Auparavant, ce même Victory Tilly, véritable phénomène de vitesse qui avait détenu le record du monde en 1’08’’9 aux Etats-Unis lors de sa victoire dans le Nat Ray, avait réussi à le battre (de peu) dans une finale de l’Elitloppet inoubliable. C’est souvent lors d’une défaite que l’on peut voir la vraie valeur et la limite d’un cheval. En ce 30 mai 2000, Général du Pommeau alla au bout de lui-même, suscitant l’admiration de tous. Dans sa batterie, placé à l’extérieur de l’animateur, Victory Tilly, durant le parcours, il était resté facile deuxième (1’10’’9 -1 609 m - autostart).
Dans la finale où s’alignaient aussi Varenne, lauréat de la première batterie, Giesolo De Lou et Fan Idole, Général du Pommeau (n°4) vint de nouveau se mettre en dehors de son rival à la sortie du premier tournant. Remarquable débouleur, Victory Tilly (n°1) avait pris la tête pour avoir l’avantage de trotter à la corde, chose capitale sur une piste de 1 000 mètres comme celle de Solvalla. Or, durant tout le parcours, Général du Pommeau obligea Victory Tilly à avancer.
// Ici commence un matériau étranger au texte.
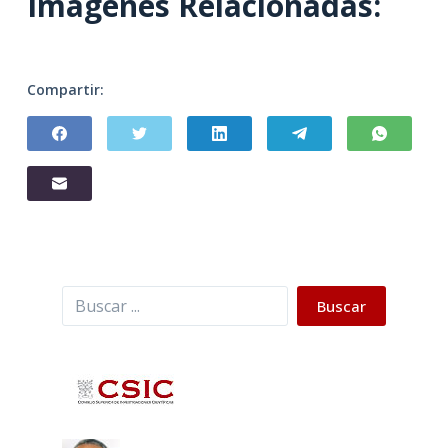
Imágenes Relacionadas:
Compartir:
Buscar
Buscar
Tous deux passèrent aux tribunes, détachés de Giesolo de Lou, Fan Idole et Varenne. Général lutta jusqu’au bout avec un courage admirable, mais ne put vaincre son rival. Attentiste, Fan Idole terminait fort troisième tout près, alors que Varenne (parti sur une petite faute) devait se contenter de la cinquième place. Un lot très relevé dans lequel Général du Pommeau se classait donc deuxième en 1’10’’7 – contre 1’10’’5 à Victory Tilly - après un second parcours « à la place du mort » le même jour, un exploit assurément.
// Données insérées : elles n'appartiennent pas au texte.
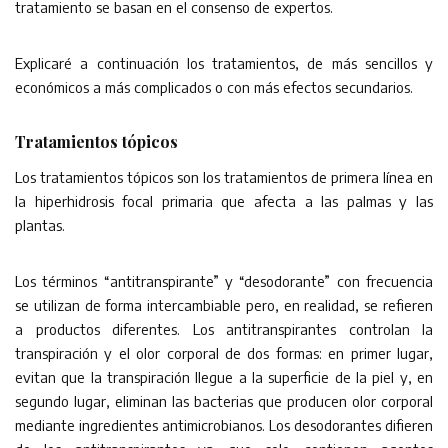
tratamiento se basan en el consenso de expertos.
Explicaré a continuación los tratamientos, de más sencillos y
económicos a más complicados o con más efectos secundarios.
Tratamientos tópicos
Los tratamientos tópicos son los tratamientos de primera línea en
la hiperhidrosis focal primaria que afecta a las palmas y las
plantas.
Los términos “antitranspirante” y “desodorante” con frecuencia
se utilizan de forma intercambiable pero, en realidad, se refieren
a productos diferentes. Los antitranspirantes controlan la
transpiración y el olor corporal de dos formas: en primer lugar,
evitan que la transpiración llegue a la superficie de la piel y, en
segundo lugar, eliminan las bacterias que producen olor corporal
mediante ingredientes antimicrobianos. Los desodorantes difieren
Guillaume Bernier était présent bien entendu et dira : « Général voyageait super bien, restant toujours calme en camion comme en avion. Il ne montait pas en pression avant d’être attelé. Il restait concentré. On aurait dit un boxeur qui savait qu’il allait combattre ».
Fin de carrière
Si l’on peut considérer que Général du Pommeau atteignit son zénith au milieu de sa carrière, à 5 ou 6 ans, il réussit à conserver une grande partie de ses moyens à 7 ans, âge où il barra notamment la route du succès à Insert Gédé dans le Prix de Paris (1’14’’5 - 4 125 m). Insert Gédé était pourtant un champion très dur, mais au sprint Général du Pommeau réussit à le prendre de vitesse. Avec l’âge, comme la majorité des chevaux, même les meilleurs, il était devenu alors plus performant en pratiquant la course d’attente pour ménager sa pointe finale. Mais, même en fin de carrière, il avait su conserver son tempérament de battant et ne refusait pas le combat.
Entré tardivement au haras, Général du Pommeau ne devait pas y tracer notablement, même si Marquis Du Pommeau 1’11’’ provenant de sa première année de monte remporta le Critérium des 3 Ans en Suède et chez nous Talicia Bella 1’11’’ et Picsou Du Pommeau 1’13’’ montrèrent des moyens. Peu prolifique, il a coulé des jours heureux au haras du Pays d’Auge où il fit la monte, avant de s’éteindre le 9 juin 2024.